- Genre: Documentary history
- Created by: John Concannon
- Written by: John Concannon
- Directed by: Serge Ou
- Starring: John Concannon Tony Miller Will Upjohn
- Country of origin: Australia
- Original language: English
- No. of series: 1
- No. of episodes: 8

Production
- Editor: Douglas Kirk
- Running time: 10 minutes

Original release
- Network: ABC1
- Release: 31 March – 19 May 2013

= The Boffin, the Builder and the Bombardier =

The Boffin, the Builder and the Bombardier is an Australian documentary series produced in Canberra by Bearcage Productions and Concannon TV. The series had its debut in April 2013, when it screened weekly on the Australian Broadcasting Corporation's ABC1. It features a team of three people – John Concannon (the boffin), Will Upjohn (the builder), and Tony Miller (the bombardier) – who engage in "experimental archaeology" to lightheartedly recreate historical devices and test hypotheses based on their efficiency.

==Background==
The series was created and written by John Concannon who also played the part of the "boffin" in the series, and was produced by Michael Tear, John Concannon, Serge Ou and Harriet Pike, with Serge Ou handling the direction. It was filmed around Canberra, using predominantly local resources, and the characters of the three main roles were based on the skills of the performers, with Will Upjohn, (the builder), working in construction, and Tony Miller involved in historical reenactments.

============================================================

Prompt 1: Pull out every line of the listing that contains the string "context".
Prompt 2: Extend the article on the documentary series The Boffin, the Builder and the Bombardier, starting right after its final sentence.

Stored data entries
============================================================

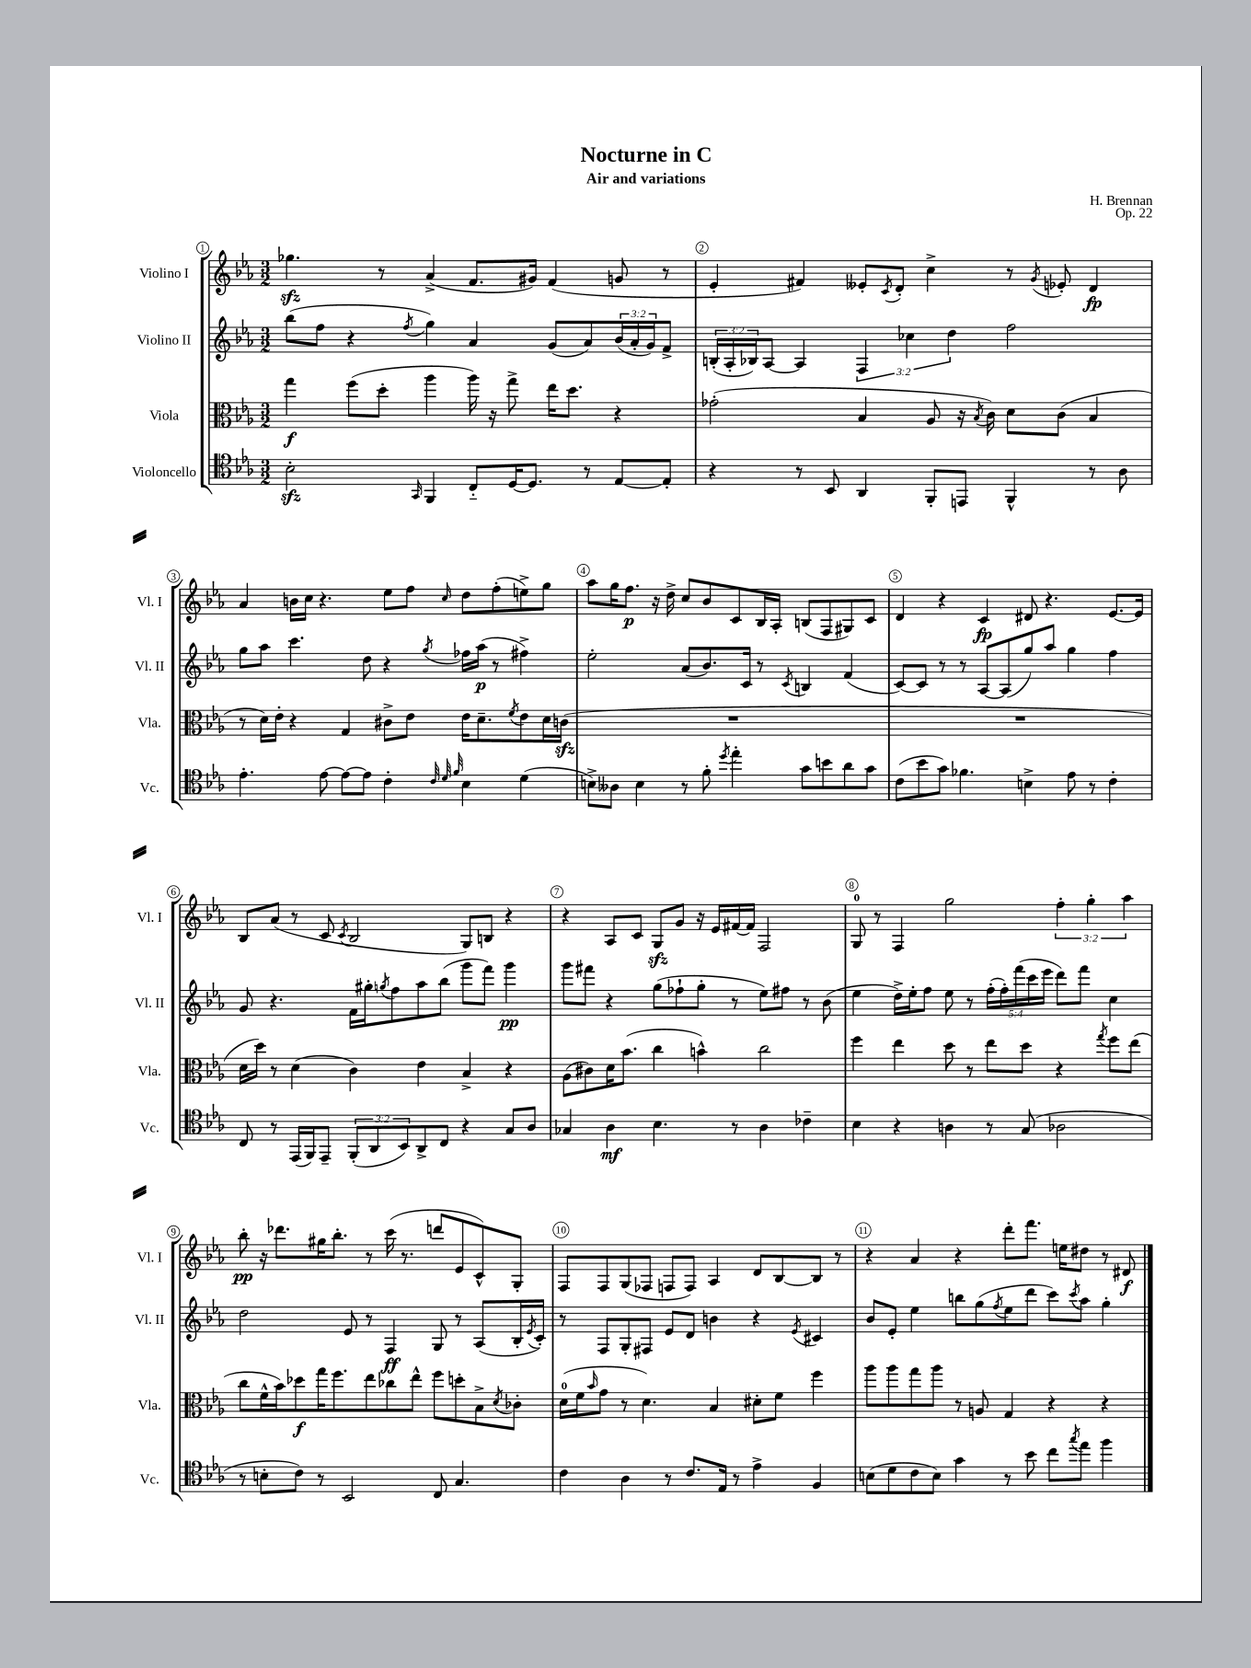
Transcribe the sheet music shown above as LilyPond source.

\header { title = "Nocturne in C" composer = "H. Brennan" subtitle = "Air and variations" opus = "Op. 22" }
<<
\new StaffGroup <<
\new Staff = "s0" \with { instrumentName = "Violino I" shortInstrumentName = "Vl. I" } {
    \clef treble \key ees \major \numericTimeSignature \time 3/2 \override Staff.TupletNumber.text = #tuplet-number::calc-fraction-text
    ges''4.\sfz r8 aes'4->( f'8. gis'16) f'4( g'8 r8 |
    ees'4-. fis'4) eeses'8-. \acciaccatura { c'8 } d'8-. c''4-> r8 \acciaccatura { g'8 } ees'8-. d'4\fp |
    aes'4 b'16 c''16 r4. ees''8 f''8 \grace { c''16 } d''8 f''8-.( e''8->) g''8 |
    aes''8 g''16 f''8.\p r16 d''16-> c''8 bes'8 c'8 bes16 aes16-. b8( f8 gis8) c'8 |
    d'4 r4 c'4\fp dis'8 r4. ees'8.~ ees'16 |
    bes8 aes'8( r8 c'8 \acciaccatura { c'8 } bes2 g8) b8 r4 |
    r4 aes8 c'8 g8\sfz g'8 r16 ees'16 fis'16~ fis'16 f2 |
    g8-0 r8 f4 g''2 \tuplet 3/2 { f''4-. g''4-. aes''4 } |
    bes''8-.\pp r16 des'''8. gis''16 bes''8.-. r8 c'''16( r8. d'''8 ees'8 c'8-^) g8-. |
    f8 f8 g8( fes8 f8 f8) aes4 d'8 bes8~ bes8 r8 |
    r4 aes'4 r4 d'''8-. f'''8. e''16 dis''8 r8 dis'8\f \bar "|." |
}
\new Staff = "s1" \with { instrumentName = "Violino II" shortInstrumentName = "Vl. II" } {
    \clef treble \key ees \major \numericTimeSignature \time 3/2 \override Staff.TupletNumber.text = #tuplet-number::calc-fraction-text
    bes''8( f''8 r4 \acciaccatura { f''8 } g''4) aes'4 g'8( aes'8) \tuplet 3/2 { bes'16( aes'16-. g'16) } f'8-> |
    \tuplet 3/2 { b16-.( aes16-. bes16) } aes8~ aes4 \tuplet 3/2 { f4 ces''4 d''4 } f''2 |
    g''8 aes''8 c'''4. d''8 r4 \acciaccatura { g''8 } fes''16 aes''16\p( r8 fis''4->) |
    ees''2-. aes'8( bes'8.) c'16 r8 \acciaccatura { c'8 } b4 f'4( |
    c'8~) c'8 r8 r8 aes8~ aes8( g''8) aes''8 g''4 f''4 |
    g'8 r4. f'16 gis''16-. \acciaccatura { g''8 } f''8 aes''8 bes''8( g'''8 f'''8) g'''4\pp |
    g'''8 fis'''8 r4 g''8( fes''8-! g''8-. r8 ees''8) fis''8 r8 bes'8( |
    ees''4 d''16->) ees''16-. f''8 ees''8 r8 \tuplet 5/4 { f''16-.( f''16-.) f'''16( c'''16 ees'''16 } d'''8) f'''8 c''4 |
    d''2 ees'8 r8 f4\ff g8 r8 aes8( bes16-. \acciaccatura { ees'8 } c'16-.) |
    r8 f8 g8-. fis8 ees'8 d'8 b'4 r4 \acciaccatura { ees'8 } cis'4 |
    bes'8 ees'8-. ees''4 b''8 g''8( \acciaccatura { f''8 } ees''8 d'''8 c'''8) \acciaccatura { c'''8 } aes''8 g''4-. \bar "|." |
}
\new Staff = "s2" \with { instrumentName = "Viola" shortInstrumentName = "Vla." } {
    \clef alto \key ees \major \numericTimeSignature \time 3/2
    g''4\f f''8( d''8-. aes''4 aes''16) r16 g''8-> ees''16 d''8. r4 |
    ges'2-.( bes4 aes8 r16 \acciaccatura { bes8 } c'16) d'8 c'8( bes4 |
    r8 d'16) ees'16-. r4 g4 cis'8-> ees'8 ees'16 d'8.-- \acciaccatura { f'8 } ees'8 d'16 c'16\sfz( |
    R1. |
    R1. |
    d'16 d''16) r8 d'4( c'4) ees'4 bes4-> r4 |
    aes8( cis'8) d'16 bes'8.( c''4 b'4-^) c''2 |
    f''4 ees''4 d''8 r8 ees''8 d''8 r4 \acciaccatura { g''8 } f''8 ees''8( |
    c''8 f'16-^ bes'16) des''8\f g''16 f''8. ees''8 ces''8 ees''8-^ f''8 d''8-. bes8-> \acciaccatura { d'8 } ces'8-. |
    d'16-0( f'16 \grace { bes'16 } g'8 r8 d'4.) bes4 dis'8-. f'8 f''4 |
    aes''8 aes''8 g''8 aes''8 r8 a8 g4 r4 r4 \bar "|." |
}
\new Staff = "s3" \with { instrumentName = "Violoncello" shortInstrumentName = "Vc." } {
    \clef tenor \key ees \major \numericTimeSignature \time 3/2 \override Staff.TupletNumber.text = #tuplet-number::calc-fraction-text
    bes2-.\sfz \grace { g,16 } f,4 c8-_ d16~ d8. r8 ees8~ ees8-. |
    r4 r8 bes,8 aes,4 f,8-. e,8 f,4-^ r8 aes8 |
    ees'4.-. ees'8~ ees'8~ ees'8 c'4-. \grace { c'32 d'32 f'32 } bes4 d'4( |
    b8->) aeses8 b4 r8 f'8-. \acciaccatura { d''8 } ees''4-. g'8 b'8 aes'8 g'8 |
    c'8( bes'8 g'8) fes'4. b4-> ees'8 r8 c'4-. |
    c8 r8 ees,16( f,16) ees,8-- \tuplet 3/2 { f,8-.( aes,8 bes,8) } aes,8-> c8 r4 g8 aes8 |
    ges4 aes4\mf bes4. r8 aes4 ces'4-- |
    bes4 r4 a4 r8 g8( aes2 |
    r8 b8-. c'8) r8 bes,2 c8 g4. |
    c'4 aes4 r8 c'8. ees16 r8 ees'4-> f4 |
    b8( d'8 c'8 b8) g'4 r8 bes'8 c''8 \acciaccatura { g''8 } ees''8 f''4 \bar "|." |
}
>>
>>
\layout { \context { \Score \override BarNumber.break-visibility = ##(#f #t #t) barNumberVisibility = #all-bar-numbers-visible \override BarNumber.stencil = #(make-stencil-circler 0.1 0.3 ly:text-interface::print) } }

============================================================

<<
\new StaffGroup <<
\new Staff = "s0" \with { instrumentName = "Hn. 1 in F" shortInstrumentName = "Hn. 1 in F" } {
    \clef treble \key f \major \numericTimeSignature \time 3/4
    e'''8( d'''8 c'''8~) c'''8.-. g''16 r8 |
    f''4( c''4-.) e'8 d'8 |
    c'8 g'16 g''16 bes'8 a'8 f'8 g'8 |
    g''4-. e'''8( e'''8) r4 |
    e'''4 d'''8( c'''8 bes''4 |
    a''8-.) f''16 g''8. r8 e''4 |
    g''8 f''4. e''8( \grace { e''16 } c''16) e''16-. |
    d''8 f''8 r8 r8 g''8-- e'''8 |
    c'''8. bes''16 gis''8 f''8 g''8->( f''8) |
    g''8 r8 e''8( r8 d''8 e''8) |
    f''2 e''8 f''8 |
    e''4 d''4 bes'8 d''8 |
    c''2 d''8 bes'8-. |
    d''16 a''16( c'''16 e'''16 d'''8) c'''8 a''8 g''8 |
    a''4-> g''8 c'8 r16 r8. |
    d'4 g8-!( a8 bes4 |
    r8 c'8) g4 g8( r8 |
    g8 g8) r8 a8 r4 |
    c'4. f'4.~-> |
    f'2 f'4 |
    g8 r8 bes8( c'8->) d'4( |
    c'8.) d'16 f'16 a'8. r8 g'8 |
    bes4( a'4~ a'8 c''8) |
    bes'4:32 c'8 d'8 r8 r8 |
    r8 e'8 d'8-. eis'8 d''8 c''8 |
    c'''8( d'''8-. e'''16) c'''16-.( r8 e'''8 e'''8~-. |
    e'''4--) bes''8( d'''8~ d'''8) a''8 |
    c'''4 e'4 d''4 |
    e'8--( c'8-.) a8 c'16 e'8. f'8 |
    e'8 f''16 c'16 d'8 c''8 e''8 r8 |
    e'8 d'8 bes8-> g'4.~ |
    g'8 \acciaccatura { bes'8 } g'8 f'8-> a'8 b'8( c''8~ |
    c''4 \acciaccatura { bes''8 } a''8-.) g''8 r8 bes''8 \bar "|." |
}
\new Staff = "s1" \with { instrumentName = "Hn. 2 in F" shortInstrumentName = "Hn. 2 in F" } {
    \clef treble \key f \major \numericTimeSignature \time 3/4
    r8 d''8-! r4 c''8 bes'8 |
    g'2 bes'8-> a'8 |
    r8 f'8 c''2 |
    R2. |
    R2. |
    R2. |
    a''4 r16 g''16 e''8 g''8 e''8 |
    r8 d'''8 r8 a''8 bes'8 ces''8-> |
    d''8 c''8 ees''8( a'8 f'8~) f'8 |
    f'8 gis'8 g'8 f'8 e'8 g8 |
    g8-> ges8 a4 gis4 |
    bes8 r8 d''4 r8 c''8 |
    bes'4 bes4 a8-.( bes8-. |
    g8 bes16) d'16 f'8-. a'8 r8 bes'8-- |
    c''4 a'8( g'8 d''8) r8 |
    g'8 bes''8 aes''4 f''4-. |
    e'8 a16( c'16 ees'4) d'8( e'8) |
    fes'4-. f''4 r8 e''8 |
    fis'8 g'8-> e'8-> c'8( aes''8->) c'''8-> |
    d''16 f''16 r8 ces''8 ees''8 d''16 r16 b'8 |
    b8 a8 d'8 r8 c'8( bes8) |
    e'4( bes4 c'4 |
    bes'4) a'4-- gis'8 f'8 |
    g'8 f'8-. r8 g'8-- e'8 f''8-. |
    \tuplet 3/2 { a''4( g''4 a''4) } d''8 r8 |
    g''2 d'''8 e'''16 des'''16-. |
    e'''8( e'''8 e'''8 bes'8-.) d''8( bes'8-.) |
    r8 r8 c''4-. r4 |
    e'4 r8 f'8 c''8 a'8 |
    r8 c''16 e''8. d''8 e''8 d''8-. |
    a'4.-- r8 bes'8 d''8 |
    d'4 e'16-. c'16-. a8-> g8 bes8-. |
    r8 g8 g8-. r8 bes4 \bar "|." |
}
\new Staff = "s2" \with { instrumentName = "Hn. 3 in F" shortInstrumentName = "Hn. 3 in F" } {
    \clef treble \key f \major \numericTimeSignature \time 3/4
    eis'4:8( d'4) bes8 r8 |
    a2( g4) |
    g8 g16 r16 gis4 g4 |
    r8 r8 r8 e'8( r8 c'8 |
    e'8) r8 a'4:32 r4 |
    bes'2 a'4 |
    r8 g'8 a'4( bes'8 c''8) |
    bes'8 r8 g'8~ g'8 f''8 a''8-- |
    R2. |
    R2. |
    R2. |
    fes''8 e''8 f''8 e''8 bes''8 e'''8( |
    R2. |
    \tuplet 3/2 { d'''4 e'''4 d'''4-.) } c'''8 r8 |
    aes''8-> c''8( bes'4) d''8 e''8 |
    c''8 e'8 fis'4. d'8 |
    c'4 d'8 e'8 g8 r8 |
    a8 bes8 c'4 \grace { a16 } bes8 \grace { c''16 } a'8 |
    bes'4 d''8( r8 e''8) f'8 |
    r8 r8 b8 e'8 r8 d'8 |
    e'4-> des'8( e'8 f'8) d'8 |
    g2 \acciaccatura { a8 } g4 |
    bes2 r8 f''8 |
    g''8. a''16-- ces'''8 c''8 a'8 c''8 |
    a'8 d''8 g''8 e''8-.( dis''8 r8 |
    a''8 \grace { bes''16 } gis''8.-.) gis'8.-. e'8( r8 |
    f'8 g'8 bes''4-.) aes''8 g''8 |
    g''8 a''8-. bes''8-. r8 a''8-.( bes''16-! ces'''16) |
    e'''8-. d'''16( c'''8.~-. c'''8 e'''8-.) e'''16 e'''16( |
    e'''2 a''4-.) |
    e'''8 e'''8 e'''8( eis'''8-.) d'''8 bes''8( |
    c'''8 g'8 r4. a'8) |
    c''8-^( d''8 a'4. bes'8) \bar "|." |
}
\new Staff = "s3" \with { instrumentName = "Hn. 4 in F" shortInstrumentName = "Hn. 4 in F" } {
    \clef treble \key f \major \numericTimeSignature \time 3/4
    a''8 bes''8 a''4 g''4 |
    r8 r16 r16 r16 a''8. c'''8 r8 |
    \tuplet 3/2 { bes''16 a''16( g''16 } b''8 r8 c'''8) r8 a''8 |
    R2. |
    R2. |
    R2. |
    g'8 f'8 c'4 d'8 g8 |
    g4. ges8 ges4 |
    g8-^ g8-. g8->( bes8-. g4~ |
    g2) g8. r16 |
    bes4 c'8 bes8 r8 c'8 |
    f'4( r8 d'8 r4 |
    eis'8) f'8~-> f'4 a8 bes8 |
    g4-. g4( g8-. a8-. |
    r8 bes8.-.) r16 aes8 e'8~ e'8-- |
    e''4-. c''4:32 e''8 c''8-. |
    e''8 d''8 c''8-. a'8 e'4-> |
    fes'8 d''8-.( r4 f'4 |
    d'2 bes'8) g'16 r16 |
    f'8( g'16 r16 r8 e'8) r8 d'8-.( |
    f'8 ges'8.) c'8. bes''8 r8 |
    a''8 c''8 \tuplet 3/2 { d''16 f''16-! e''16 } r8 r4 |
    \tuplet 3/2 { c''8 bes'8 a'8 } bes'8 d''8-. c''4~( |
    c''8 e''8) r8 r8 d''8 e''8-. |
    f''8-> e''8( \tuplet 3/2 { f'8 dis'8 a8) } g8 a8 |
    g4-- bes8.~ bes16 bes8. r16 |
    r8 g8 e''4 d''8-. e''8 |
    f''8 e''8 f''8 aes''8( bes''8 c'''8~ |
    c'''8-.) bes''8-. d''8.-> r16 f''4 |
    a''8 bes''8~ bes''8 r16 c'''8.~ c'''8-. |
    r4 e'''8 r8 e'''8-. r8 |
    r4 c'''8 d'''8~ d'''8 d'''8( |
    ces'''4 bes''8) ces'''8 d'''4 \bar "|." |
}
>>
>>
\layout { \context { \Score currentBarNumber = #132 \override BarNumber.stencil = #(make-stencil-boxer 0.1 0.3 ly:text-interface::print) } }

============================================================

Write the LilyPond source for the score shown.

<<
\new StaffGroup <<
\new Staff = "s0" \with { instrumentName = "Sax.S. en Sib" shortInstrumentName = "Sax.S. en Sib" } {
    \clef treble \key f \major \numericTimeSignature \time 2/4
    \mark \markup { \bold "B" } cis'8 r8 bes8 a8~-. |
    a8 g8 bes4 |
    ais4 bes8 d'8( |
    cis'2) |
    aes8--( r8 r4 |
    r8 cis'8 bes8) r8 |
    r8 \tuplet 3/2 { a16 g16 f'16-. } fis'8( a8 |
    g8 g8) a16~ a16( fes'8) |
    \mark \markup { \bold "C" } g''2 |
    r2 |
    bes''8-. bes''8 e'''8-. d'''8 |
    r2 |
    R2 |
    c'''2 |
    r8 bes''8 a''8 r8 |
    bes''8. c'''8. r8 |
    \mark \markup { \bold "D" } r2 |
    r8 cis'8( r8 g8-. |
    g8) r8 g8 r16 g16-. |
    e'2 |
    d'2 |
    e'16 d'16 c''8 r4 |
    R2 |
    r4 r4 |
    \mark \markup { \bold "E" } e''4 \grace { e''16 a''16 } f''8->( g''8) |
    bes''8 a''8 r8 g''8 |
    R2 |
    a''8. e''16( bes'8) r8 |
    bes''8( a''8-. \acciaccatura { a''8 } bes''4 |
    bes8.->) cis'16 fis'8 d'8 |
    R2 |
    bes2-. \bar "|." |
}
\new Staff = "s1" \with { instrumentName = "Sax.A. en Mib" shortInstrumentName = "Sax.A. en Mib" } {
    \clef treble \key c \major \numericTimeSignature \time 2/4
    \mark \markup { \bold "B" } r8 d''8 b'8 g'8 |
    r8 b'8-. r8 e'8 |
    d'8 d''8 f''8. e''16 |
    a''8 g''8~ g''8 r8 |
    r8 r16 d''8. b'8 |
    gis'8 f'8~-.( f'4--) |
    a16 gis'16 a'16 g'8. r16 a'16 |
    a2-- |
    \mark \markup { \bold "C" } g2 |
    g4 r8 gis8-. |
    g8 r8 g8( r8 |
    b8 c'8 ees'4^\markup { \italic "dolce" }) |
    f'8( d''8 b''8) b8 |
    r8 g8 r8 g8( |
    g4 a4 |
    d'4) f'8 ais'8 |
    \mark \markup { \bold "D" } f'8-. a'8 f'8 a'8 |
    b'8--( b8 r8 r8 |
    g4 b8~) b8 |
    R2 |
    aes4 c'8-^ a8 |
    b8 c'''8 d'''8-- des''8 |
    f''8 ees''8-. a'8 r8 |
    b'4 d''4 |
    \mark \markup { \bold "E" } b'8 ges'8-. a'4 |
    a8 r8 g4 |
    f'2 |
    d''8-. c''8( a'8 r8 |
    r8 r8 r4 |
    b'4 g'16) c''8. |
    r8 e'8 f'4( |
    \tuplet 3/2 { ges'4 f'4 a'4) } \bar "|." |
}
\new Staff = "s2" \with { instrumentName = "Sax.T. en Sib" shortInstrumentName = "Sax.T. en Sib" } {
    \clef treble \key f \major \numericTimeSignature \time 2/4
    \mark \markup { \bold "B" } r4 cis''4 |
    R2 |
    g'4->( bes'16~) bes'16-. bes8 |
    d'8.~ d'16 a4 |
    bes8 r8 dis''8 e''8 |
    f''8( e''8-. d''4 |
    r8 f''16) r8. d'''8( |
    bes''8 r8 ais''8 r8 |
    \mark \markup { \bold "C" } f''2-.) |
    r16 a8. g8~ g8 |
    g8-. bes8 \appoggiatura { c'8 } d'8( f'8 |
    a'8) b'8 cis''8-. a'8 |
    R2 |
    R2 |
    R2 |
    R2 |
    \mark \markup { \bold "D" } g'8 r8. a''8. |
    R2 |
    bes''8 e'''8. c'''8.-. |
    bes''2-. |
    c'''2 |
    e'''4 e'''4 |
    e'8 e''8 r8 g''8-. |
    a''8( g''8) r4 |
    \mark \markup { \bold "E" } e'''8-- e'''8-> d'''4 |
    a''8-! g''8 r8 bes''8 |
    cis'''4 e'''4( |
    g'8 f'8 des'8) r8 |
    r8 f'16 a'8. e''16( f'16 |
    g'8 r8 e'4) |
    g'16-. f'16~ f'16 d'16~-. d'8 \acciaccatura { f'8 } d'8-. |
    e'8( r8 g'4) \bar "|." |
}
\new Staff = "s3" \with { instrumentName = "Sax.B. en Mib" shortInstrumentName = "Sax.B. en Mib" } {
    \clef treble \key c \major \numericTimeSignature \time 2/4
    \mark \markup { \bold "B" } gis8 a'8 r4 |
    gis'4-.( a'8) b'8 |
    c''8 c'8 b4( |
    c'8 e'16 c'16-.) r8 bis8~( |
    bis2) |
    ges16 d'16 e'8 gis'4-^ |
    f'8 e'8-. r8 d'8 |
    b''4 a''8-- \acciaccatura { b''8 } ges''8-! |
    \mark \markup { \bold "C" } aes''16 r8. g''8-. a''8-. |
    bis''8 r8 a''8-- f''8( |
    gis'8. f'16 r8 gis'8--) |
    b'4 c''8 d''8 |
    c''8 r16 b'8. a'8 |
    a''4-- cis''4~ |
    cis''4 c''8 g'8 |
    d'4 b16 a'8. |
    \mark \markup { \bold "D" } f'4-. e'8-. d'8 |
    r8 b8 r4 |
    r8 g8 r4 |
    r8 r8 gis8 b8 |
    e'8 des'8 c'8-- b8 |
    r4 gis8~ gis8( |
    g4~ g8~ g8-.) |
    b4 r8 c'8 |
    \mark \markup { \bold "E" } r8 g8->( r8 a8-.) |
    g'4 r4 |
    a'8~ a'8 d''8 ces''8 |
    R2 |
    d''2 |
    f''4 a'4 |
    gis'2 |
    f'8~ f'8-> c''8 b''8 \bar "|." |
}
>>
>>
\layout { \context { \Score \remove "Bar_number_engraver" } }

============================================================

Right answer 1:
\layout { \context { \Score \override BarNumber.break-visibility = ##(#f #t #t) barNumberVisibility = #all-bar-numbers-visible \override BarNumber.stencil = #(make-stencil-circler 0.1 0.3 ly:text-interface::print) } }
\layout { \context { \Score currentBarNumber = #132 \override BarNumber.stencil = #(make-stencil-boxer 0.1 0.3 ly:text-interface::print) } }
\layout { \context { \Score \remove "Bar_number_engraver" } }

Right answer 2:
==Episodes==

| No. | Title | Original release date |
| 1 | "Hit Without Being Hit" | 31 March 2013 |
The team recreate the Gallipoli Periscope Rifle to test its accuracy, as there were differing reports on the effectiveness of the weapon during World War I.
| 2 | "Up, Up and Away" | 7 April 2013 |
The second episode sees the recreation of the Chinese fire lance, testing the range and accuracy of both single weapons and a multi-launcher.
| 3 | "The Last Drop" | 14 April 2013 |
William Scurry's self-firing rifle, as used at the Gallipoli campaign during the Australian retreat, is tested.
| 4 | "The Mad Minute" | 21 April 2013 |
The three men test the rate of fire of the SMLE rifle, as used in World War I.
| 5 | "Up, Up And Uh-Oh!" | 28 April 2013 |
In the fifth episode, the team builds and tests a Leach Trench Catapult.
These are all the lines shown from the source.